Dive Brief:
- Lead times from input manufacturers increased by 222% in China, 201% in Europe and 200% in the U.S. between March 17 and 30, according to a survey of 559 primarily U.S.-based companies conducted by the Institute for Supply Management released Tuesday.
- While some factories in Asia are beginning to come back online, ISM found they are operating at 53% capacity on average, with transit bottlenecks to and from the continent exacerbating delays.
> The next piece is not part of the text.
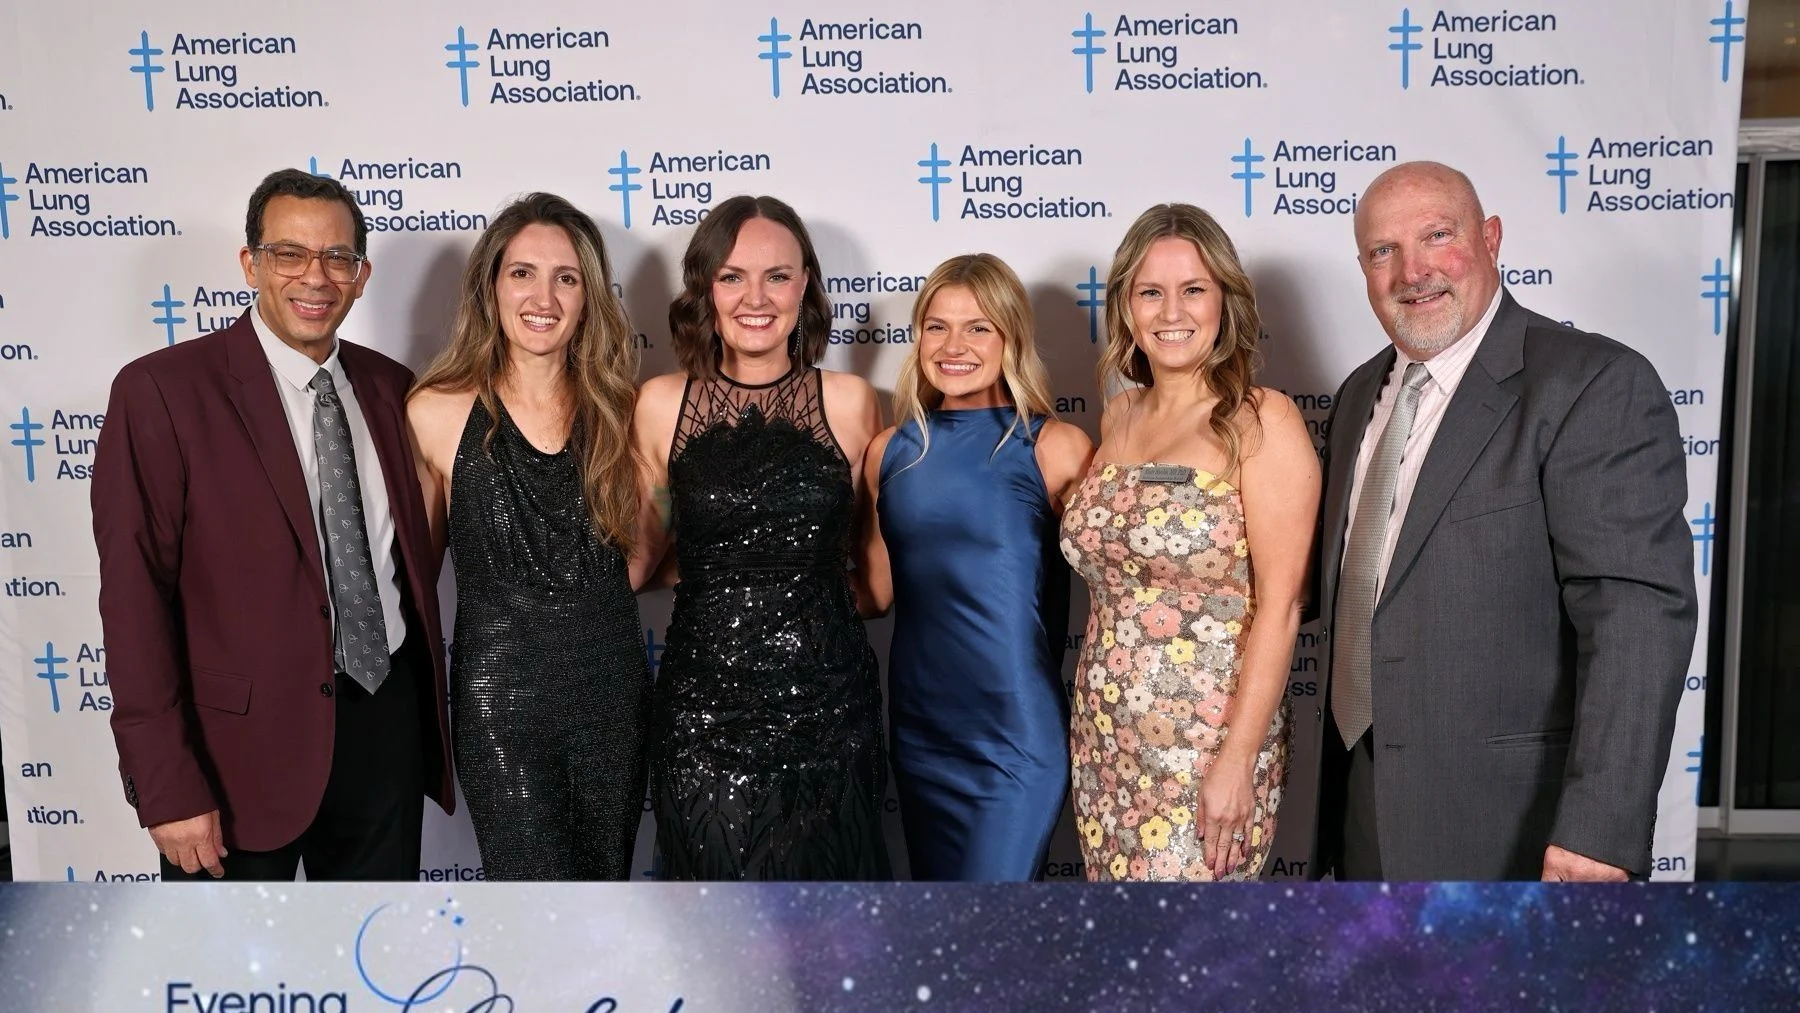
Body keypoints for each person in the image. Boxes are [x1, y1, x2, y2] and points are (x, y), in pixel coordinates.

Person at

U.S. manufacturing is operating at 79% capacity, though 69% of survey respondents expect U.S. lead times to lengthen in the coming weeks.
- In addition to supply disruptions, a slowing economy has supply chain managers increasingly concerned about demand for their products. "The data suggests that even as companies adjust to supply disruptions – even anticipating normalizing supply conditions by the third quarter – they are expecting lower aggregate demand this year, which promises to be the most long-lasting impact of the virus outbreak," ISM CEO Tom Derry said in a statement.
Dive Insight:
The Institute for Supply Management found companies that diversified sourcing during the U.S.-China trade war were better positioned to weather the COVID-19 outbreak, but 95% of businesses surveyed have now seen their supply chains impacted as lead times more than double across the world — up from 75% in the previous survey ISM released March 11.
For now, most U.S. companies (71%) reported having enough inventory to maintain current operations through the end of April and into Q3, adjusting their input levels in response to ongoing supply constraints and demand shifts.
However, ISM's most recent PMI report found manufacturing might not see positive growth until May due the scale of the disruptions from the pandemic.
"I think this is not a V-shaped recovery," Timothy Fiore, chair of ISM's Manufacturing Business Survey Committee, told Supply Chain Dive in an interview. He expects the sector will instead see a slower rebound into the early summer.
That said, recent economic reports indicate a recession poised to hit in the coming months.
"The magnitude and speed of collapse in activity that has followed [the COVID-19 outbreak] is unlike anything experienced in our lifetimes," the International Monetary Fund's Economic Counsellor and Director of Research Gita Gopinath wrote in a blog post Tuesday.
Calling the present situation "The Great Lockdown," the IMF projects global growth will fall to -3% in 2020, a downgrade of 6.3 percentage points from its last outlook report in January and "the worst recession since the Great Depression ... far worse than the Global Financial Crisis."
If the pandemic subsides by the end of this year, the IMF projects global growth to rebound to about 5.8%. Multiple factors could affect that timeline, the organization said, including the effectiveness of various government actions to limit bankruptcies and job losses.
Previous predictions of a recession in 2020 or 2021, then due to the U.S.-China trade war, led some supply chain and procurement departments to cut costs, diversify sourcing and invest in operational efficiency measures to insulate themselves from risks earlier on in mid-2019.
These firms will be best positioned to weather the stronger downturn to come, Derry said in a video announcement, but the supply and demand disruptions will remain a global issue that will challenge even well-prepared organizations.